If I have an abstract base class and a derived class that inherits from it but I have another class that takes the abstract base class object as an argument, how should I go about wrapping it?
class A {
public:
A(int x, int y);
virtual int FooA(int x, int y) = 0;
virtual void FooB() = 0;
}
class B : public A{
B(int x, int y, int z, int w);
int FooA(int x, int y);
void FooB();
void FooC(int z, int w);
}
class C {
public:
C(A* ptr, int p);
}
How should I go about wrapping this as a whole?

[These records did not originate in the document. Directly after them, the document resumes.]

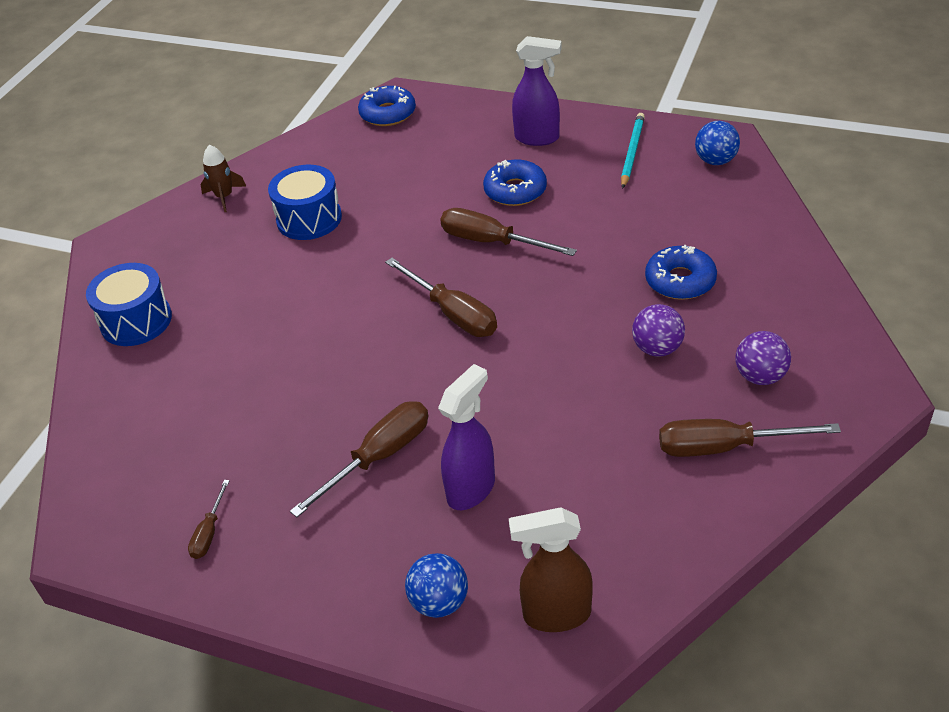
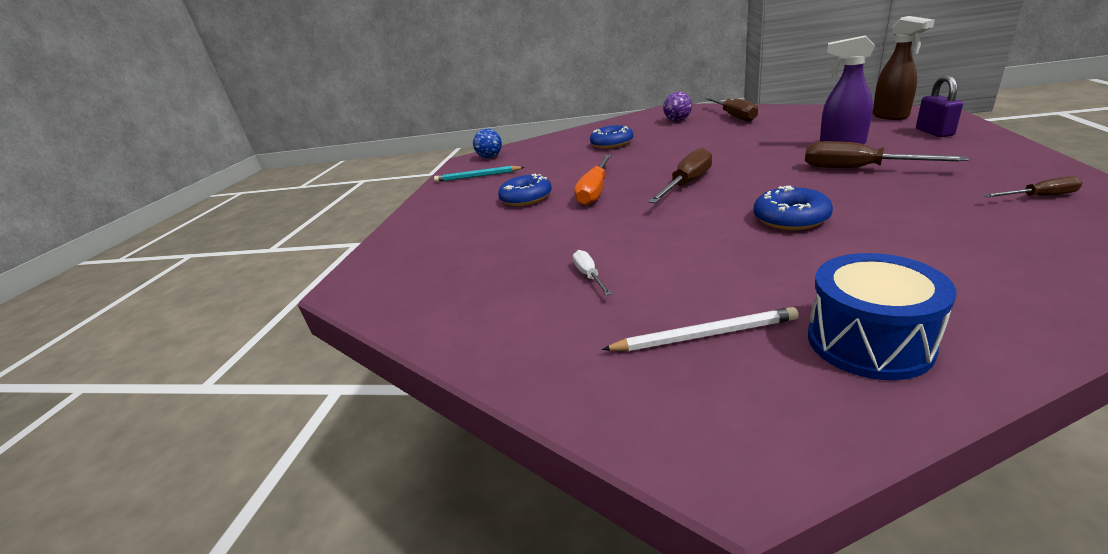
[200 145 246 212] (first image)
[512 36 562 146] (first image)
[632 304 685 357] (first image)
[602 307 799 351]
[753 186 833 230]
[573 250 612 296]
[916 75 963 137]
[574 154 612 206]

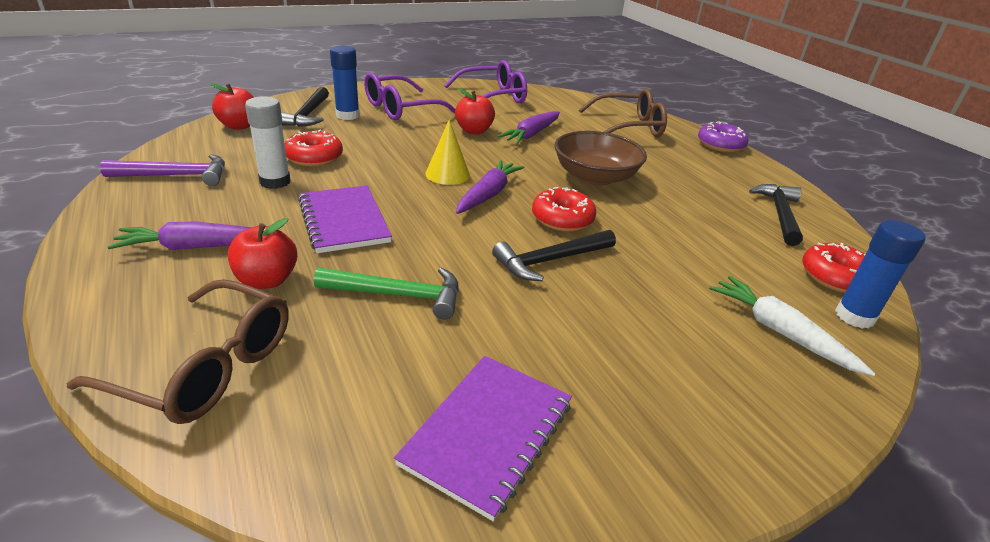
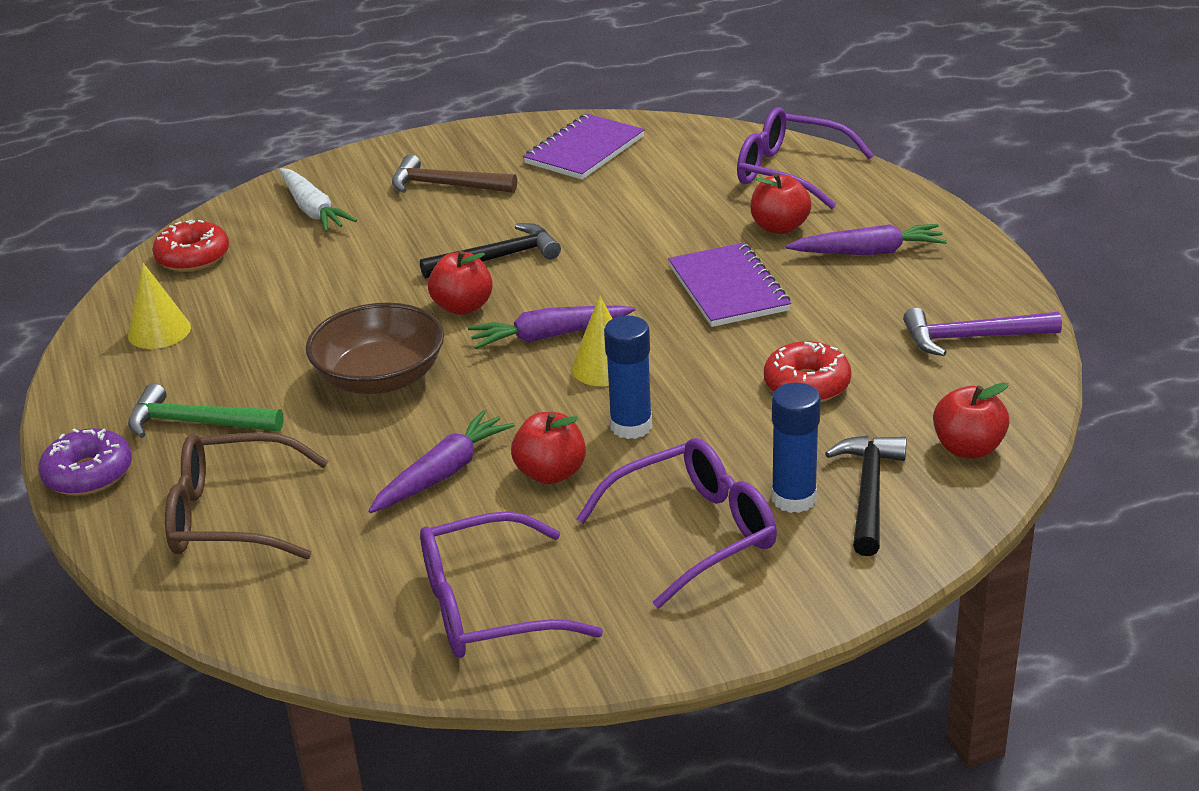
[245 96 291 189] (first image)
[392 154 517 193]
[128 383 284 438]
[604 316 652 439]
[428 251 493 315]
[128 263 191 349]
[737 107 874 209]
[468 306 636 349]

I know that I am not supposed to wrap the abstract class A but I am having difficulties wrapping C since I do not have the python object for A
EDIT: Actually I managed to wrap the class but I am still getting errors which I will illustrate further.
source.pyx
cdef extern from "A.h"
cdef cppclass A:
A(int x, int y)
int FooA(int x, int y)
void FooB()
cdef extern from "B.h"
cdef cppclass B(A):
B(int x, int y, int z, int w)
int FooA(int x, int y)
void FooB()
void FooC(int z, int w)
cdef extern from "C.h"
cdef cppclass C:
C(A* ptr, int p)
cdef class pyA:
cdef A* baseptr
def __cinit__(self, int x, int y):
if type(self) is A:
self.baseptr = new A(int x, int y)
def __dealloc__(self):
if type(self) is A:
del self.baseptr
def FooA(self, int x, int y):
pass
def FooB(self):
pass
cdef class pyB(pyA):
def __cinit__(self, int x, int y, int z, int w):
if type(self) is pyB:
self.derivedptr = self.baseptr = new B(int x, int y, int z, int w)
def __dealloc__(self):
del self.derivedptr
def FooC(self, int z, int w):
self.derivedptr.FooC(int z, int w)
cdef class pyC:
cdef C *thisptr
def __cinit__(self, pyA ptr, int p):
self.thisptr(<A *> ptr.thisptr, int p)
def __dealloc__(self):
del self.thisptr
This compiled by when I was testing pyC and passing pyB as the first argument, I got:
TypeError: "Expected pyA, got pyB".
Shouldn't pyB be able to be passed as the first argument as well since it is a subclass of pyA? Or am I way off?